The disciples didn’t turn this responsibility over to just anybody. They found people from among them. People who were known. The job came with requirements, such as being full of the Spirit and wisdom. 

Jethro also gave Moses requirements for workers in Exodus 18:21, “But select capable men from all the people—men who fear God, trustworthy men who hate dishonest gain and appoint them as officials over thousands, hundreds, fifties, and tens.” A major rule of delegation involves qualifying who you delegate responsibility to. Is that individual capable and able?

4. Define exactly what you want done.

Everyone needs a job description…especially volunteers! They also need checklists to show what you want them to do and to provide a way to communicate what they did. Remember: Always do what’s best for the children, not just for the adults. Rotation doesn’t work in building volunteers through action.

Look at Exodus 18:22“Have them serve as judges for the people at all times, but have them bring every difficult case to you; the simple cases they can decide themselves. That will make your load lighter, because they will share it with you.”
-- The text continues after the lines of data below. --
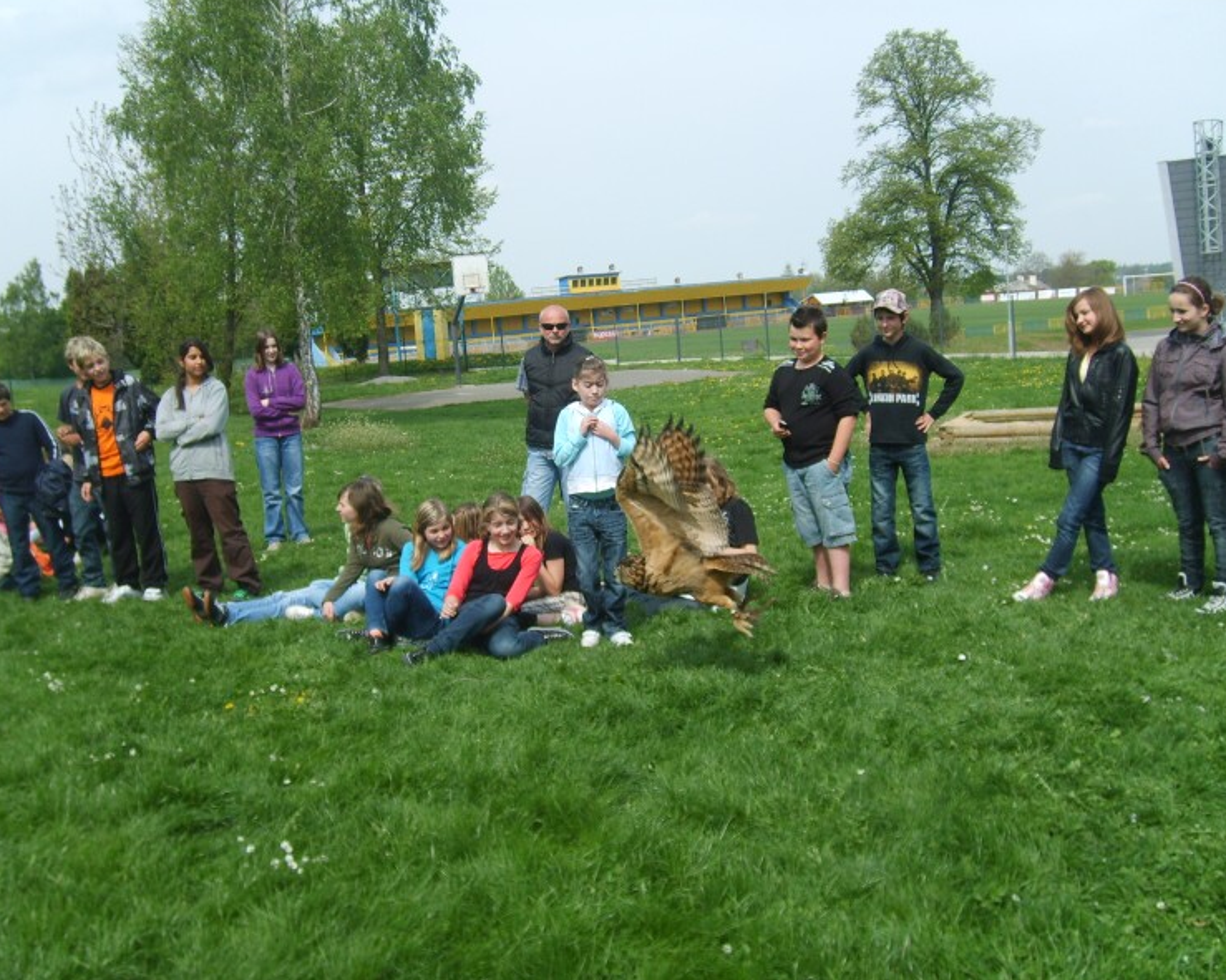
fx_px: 1342
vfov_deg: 40.1
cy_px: 489
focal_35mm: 37
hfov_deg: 49.0
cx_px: 567
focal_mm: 5.8
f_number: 2.8
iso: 50
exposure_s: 1/1000
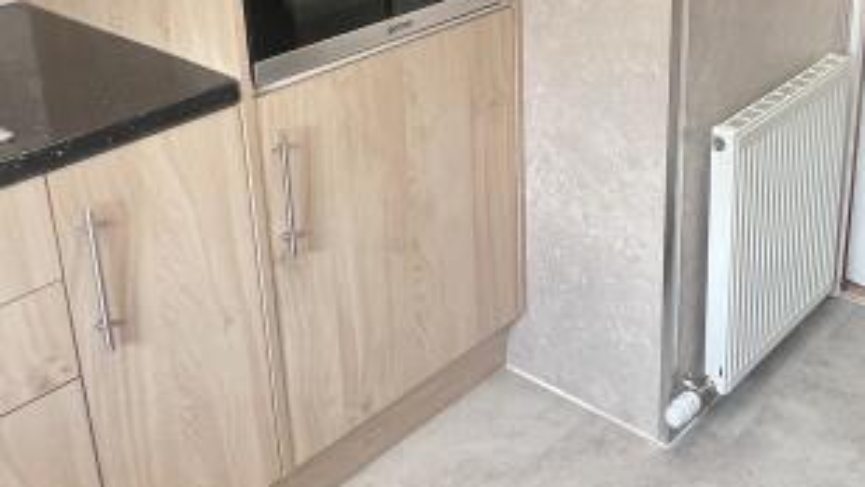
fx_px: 1078
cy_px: 59
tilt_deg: -18.9
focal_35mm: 47
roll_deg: -1.7
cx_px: 717
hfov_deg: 41.4
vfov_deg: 24.8
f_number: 1.8
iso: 50
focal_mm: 1.57
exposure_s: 1/99
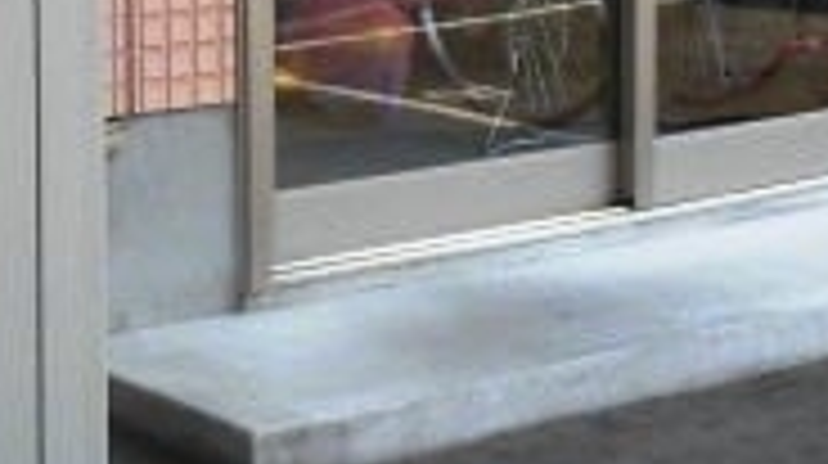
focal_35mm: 91
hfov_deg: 19.1
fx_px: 1996
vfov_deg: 12.7
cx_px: -572
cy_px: -176
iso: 100
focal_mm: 4.3
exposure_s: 1/320
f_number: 3.1
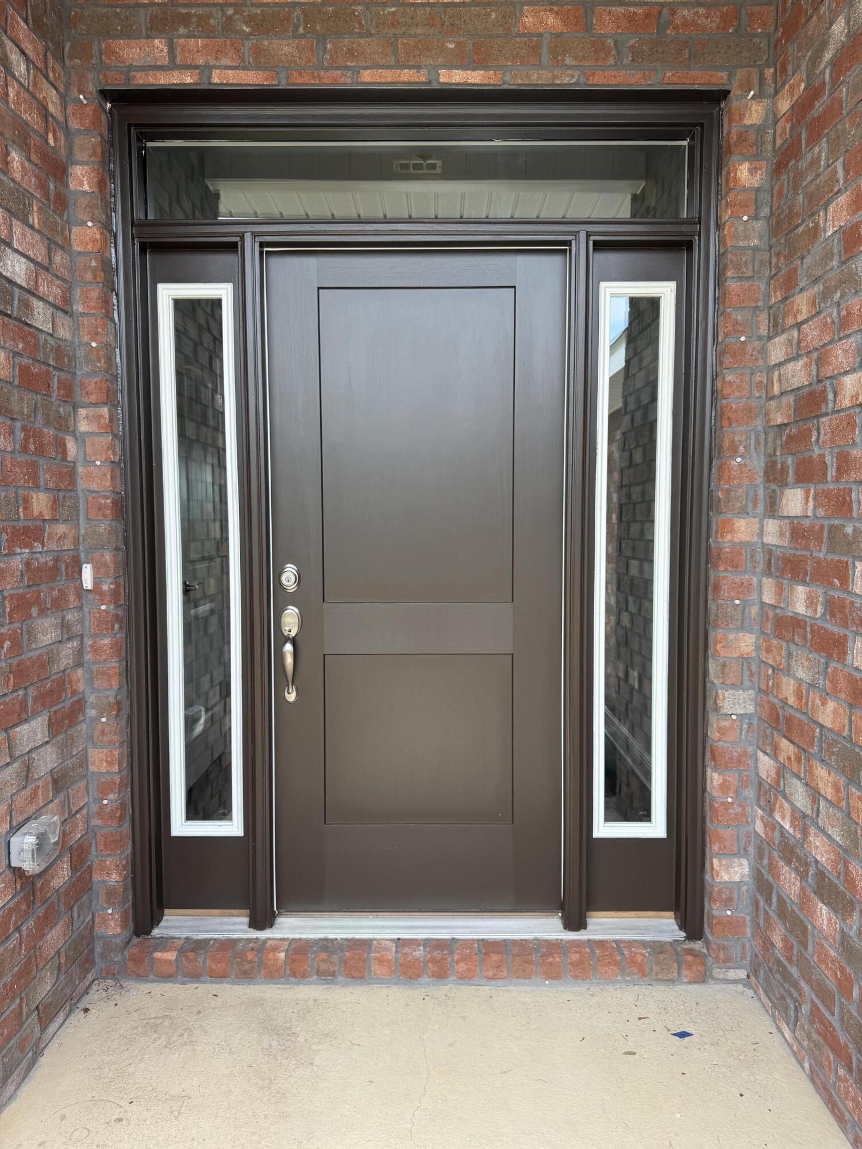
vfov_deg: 71.6
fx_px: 797
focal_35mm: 24
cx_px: 431
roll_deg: +0.2
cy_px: 574
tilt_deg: -3.5
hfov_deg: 56.8
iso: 80
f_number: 1.78
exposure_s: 1/510
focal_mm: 6.76
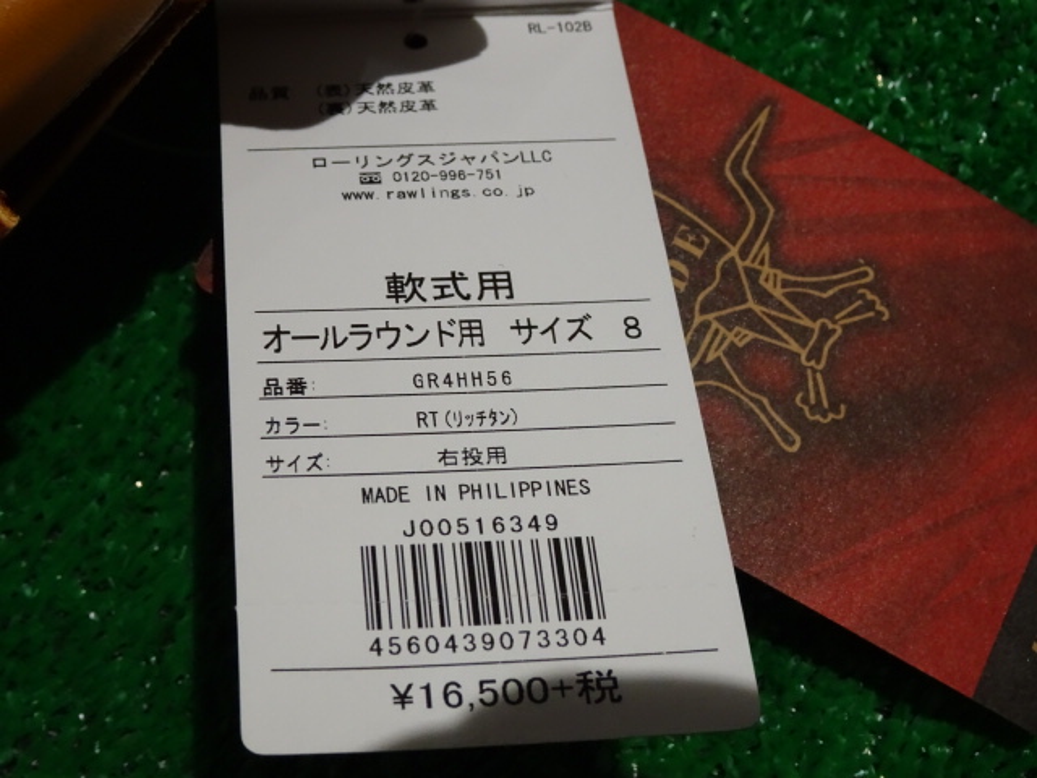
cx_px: 518
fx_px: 1857
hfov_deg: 31.2
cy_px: 389
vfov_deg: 23.7
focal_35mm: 62
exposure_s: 1/80
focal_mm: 10.59
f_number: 4.5
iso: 800
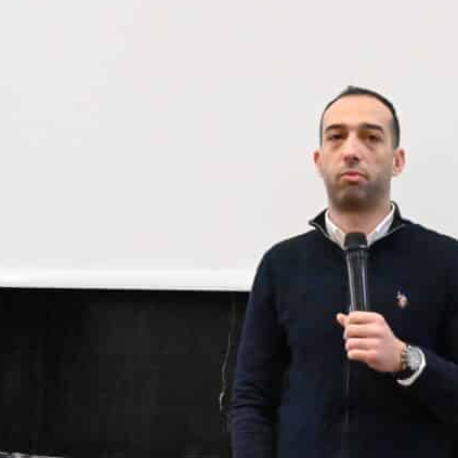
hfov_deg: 22.7
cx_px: 341
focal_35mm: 76
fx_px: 1131
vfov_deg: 22.7
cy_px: 343
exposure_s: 1/400
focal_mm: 24.5
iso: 22800
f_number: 5.6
This wasn’t a once-a-month job but an all-the-time commitment.

5. Train and teach the people you recruit.

Exodus 18:20 tells us to “Teach them the decrees and laws, and show them the way to live and the duties they are to perform.” You must model to others how you want it done.  Classes are good, but hands-on training is better. Christians are the only people group I know that confuse the word training with verbal instruction. Every secular job that offers training does so by verbal communication in addition to hands-on training and mentoring. 

You don’t have to be the only model. I use my staff, master teachers, and coordinators to help me train and equip others. Everyone should help in the training and equipping process.

6. Push authority down!

It’s extremely important that you always delegate authority along with responsibility. One of the dumbest sayings I know is “The buck stops here.” There are many places for the buck to stop when you give authority to others. Those you delegate to cannot carry out the tasks that you desire without the authority.

7. Put your heart into the level of leadership under you.

A person can’t represent you well if they don’t have your heart. You can’t put your heart into your volunteer leaders without making a commitment to spend time with them. Whenever you can, take someone with you. Be quick to pass on your knowledge to someone else. Allow those around you to ask questions. Establish excellent lines of communication. Take advantage of every communication tool available. I use meetings, newsletters, and e-mails.  

8. Support and encourage those who help you.

It’s imperative to build a support structure around your volunteers. Our job isn’t to do all the work in children’s ministry but to train up others and prepare them for works of service. In the same way, we must lead others by encouragement. This isn’t as hard as you may think.

Here are five sure-fire ways to encourage kidmin volunteers. 

  • Catch people doing things right. Complement volunteers on a job well done.

  • Take calls from your volunteers.

  • Check on volunteers and see how they’re doing. Use your M.B.W.A. degree: Management by Walking Around.

  • Help others be better at what they do, every chance you get.

9. Make corrections and changes when necessary.

What if they quit? Why be negative…if they quit, they quit, but what if they change and become a super leader? If it’s not broke, don’t fix it; in other words, don’t make changes just for the sake of change. Every service can be better than the last one if you make changes and corrections each week. I make a list each Sunday, then spend my week correcting that list. Then next week, I get to make a new list.

10. Always set the pace as the leader.

Be the kind of person you’d like to work for. Dare to lead no matter what. Give volunteers an example to follow and a model worth imitating.

Delegation isn’t an option for people who want to succeed in ministry. First, you must take inventory of where you are. Start small and go from there. I try to recruit my team one worker at a time.

Ask yourself and your volunteers, “What do I need to do differently?” What volunteers do you see potential in? Commit to coach your volunteers, and let them learn by doing. Then you’ll have depth to win championships!